De tal palo tal astilla

—¿Por qué hay tantos relojes acá?

—Porque es una relojería, hija.

La conversación se volvía incómoda. Era la quinta vez que entrábamos con mi marido al local de Paso de la Patria durante la misma semana. 

Encima, ahora teníamos poco tiempo: debíamos ir a la calle Dorrego a pagar la factura vencida de la luz.

—Tenemos que modernizarnos, Rubén. Podríamos pagar por la app —le dije antes de salir.

—De paso, vamos a la relojería —me respondió él—. La nena quiere un regalo.

Ella esperaba muñecas, dinosaurios, o un iPhone, pero mi esposo vio el brazo vacío de la nena y nos trajo de nuevo a la relojería que queda a la vuelta de casa. 
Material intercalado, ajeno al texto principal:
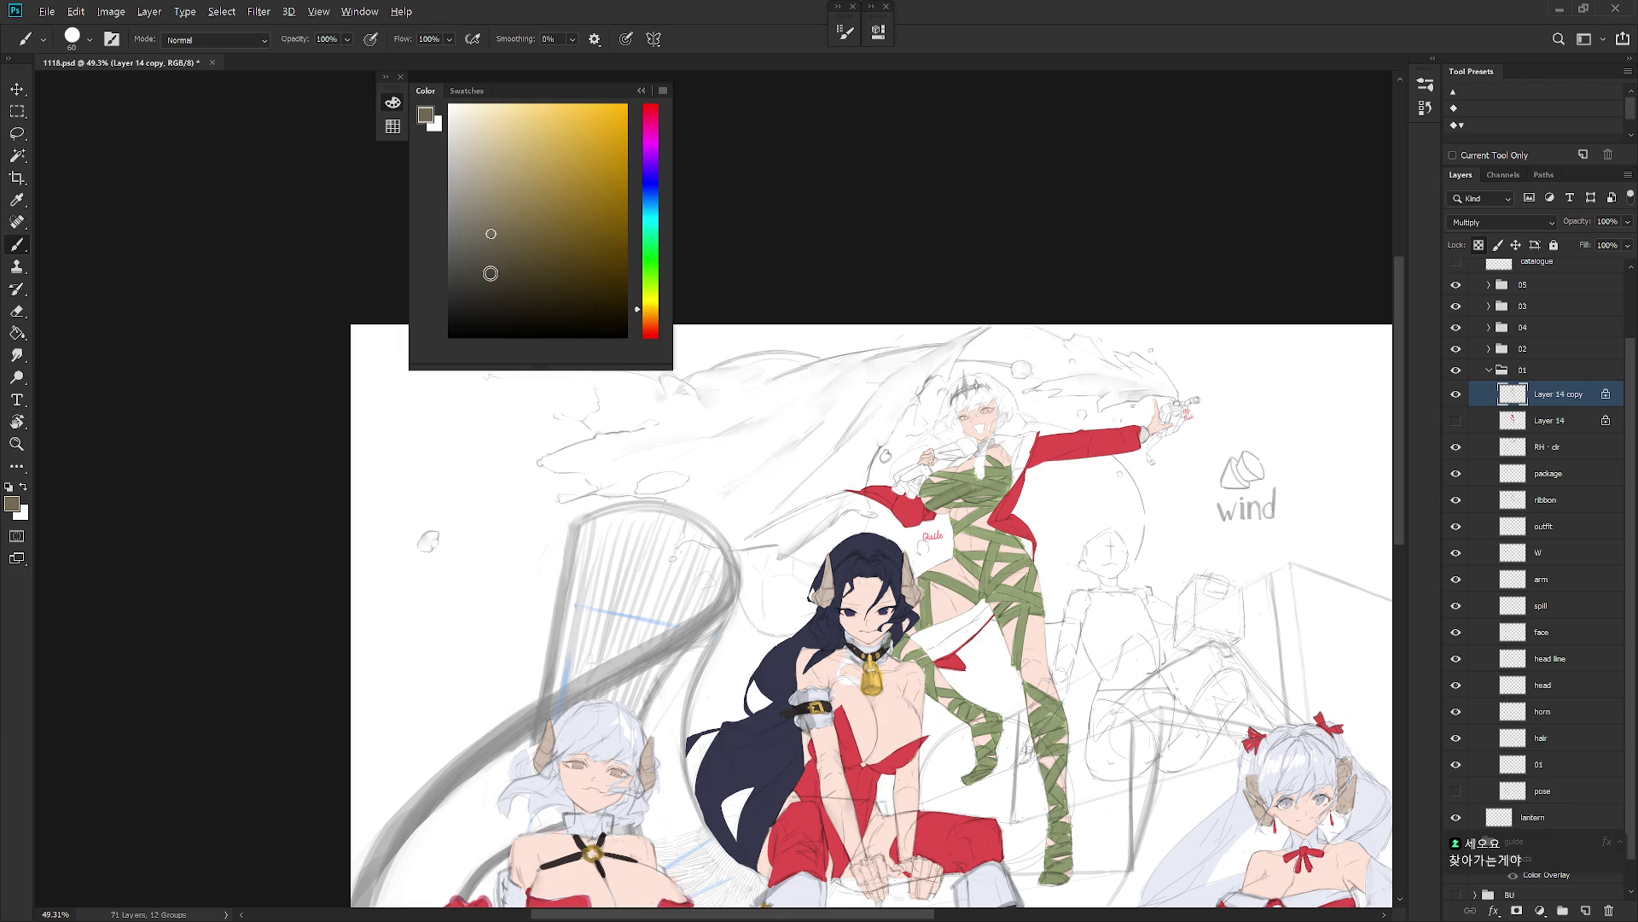
key("alt+BackSpace")
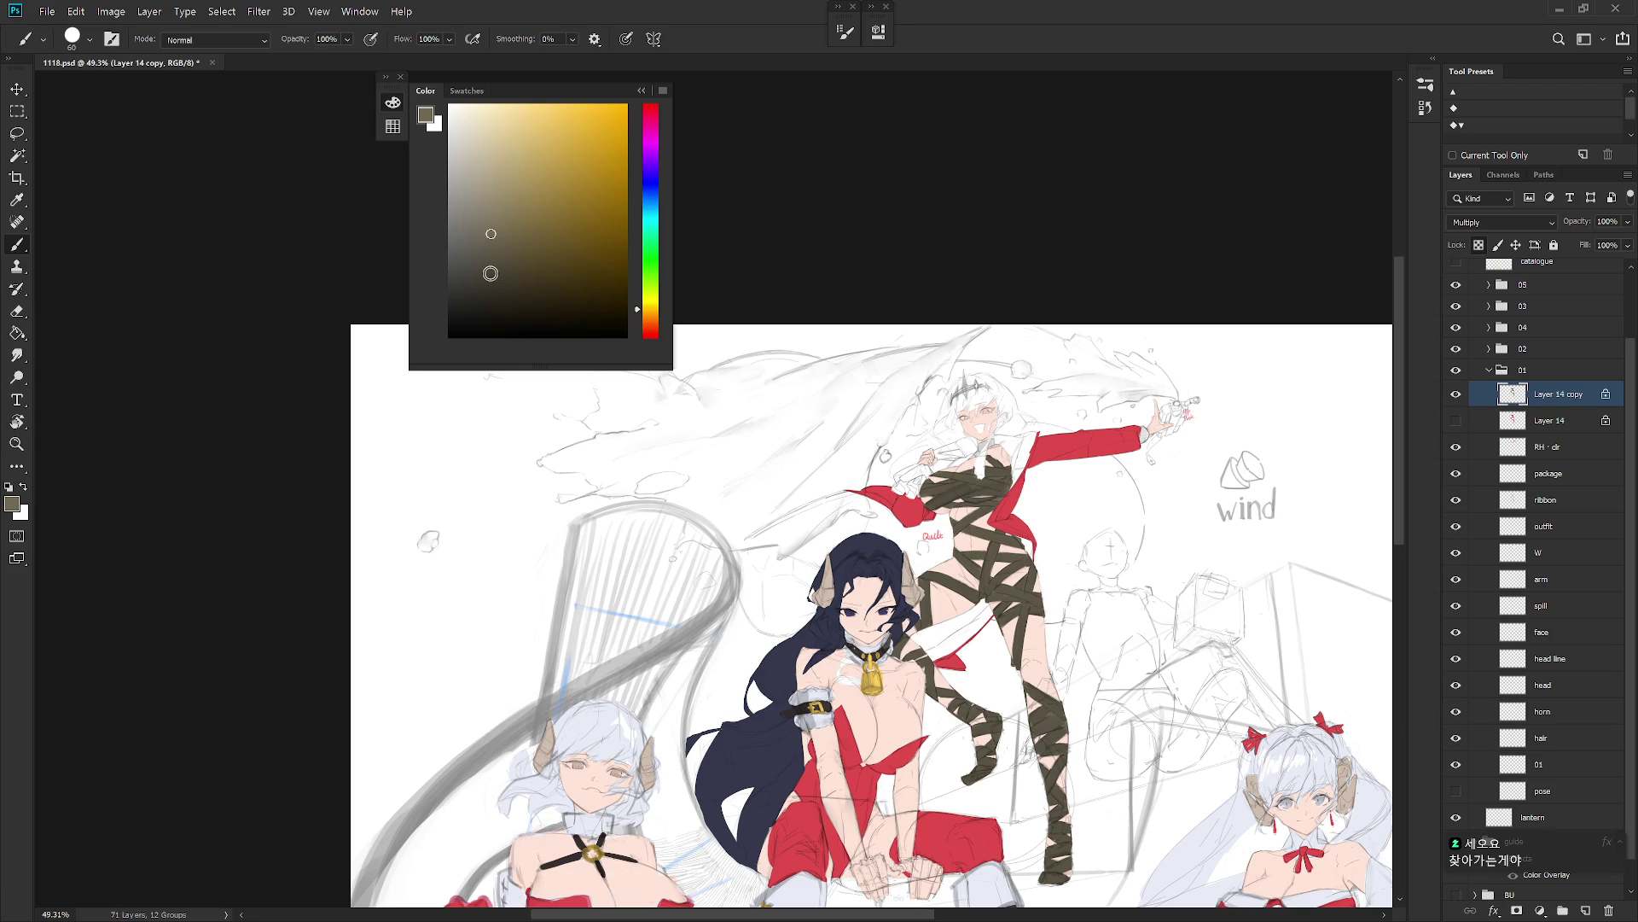
key("ctrl+z")
left_click(651, 292)
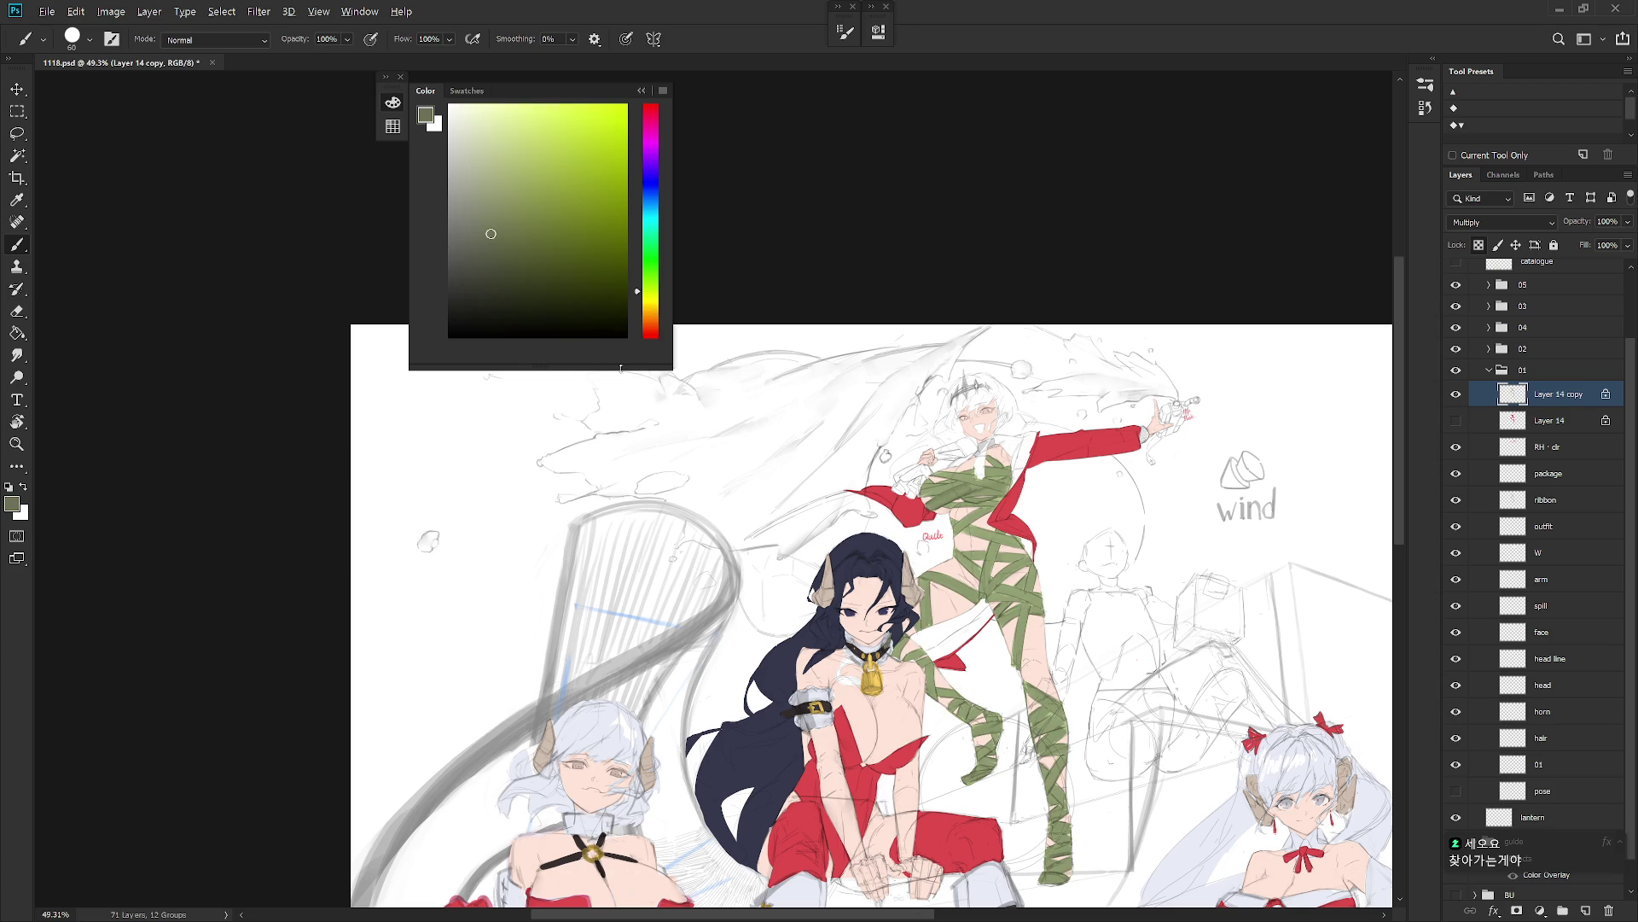
key("alt+BackSpace")
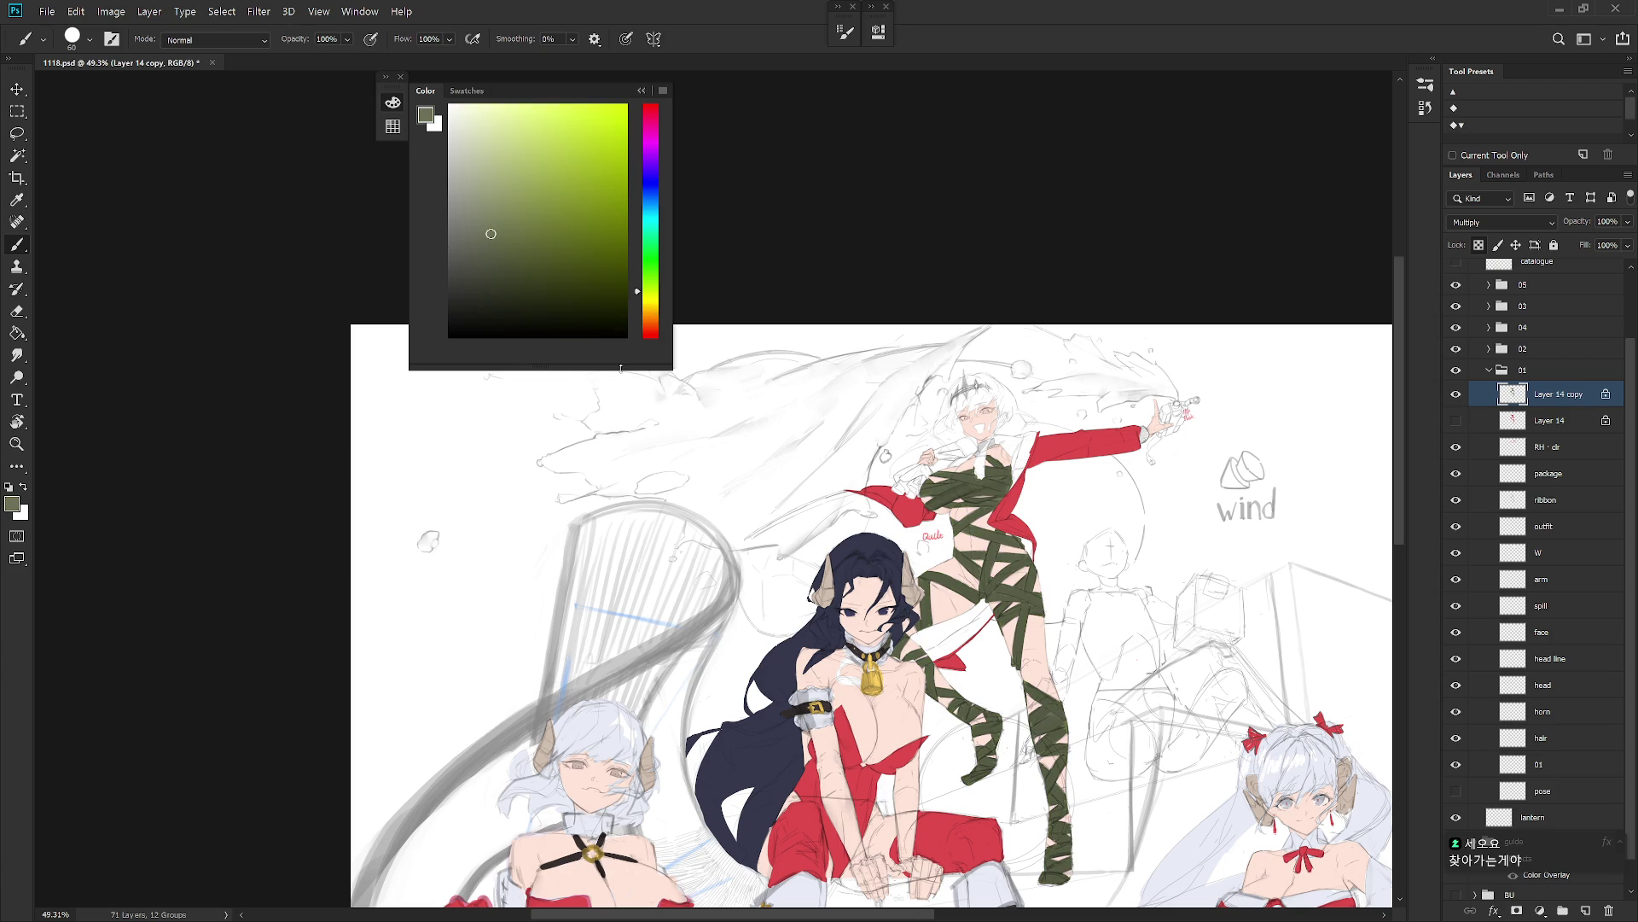
key("ctrl+z")
left_click(651, 186)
La costumbre de él es tocar todo lo que no va a comprar. Por ese motivo tiene la entrada prohibida en una casa de electrodomésticos. Hace poco tiró un televisor y lo terminamos de pagar el mes pasado. Él lo mantiene arriba de la mesa con la pantalla partida, dice que ve el noticiero, que el dólar no subió, y otras estupideces más, sin entender que el televisor está roto.

—Lo compramos por la mitad, Rubén.

—Vos nunca revisás bien las cosas.

Es un hombre que no acepta sus errores, y yo tampoco me esfuerzo por hacérselos entender.

—¿Estamos en una juguetería, ma? —insistió mi hija.

—Se llama relojería. Ya te lo dije.

—¿Estamos en una emoción atravesada por la ansiedad, el estrés y la nostalgia?

—No, hija, ¡no! Las personas se ubican en lugares. No viven situaciones hipotéticas, abstractas, creativas. 

—Y… ¿dónde vivimos nosotros?

—En Ezeiza.

—¿Dónde queda Ezeiza? ¿En un planeta bueno?

—Nena, ¿qué desayunaste hoy? —le pregunté.

—Cereales. ¿Papá qué hace?

—Papá está manoseando los relojes.

—¿Sabe que el relojero lo está mirando?

—Si lo sabría, no los utilizaría como collares.

Mi marido se hallaba alterado: reloj que veía, reloj toqueteaba. 

De tal palo tal astilla, mi hija optaba por la posibilidad de estar viviendo en Narnia.

Para hacerlos entrar en razón, decidí elegir dos relojes: uno para mi marido y otro para la nena. El relojero me dijo el precio y me preguntó:

—Señora, ¿se los lleva?

—Los dejo a los dos —contesté y salí a pagar la boleta de la luz.

Cuando volví a casa, ambos miraban la pantalla y se reían de una serie graciosa y delirante que, según decían, estrenaban en Ezeiza Tevé.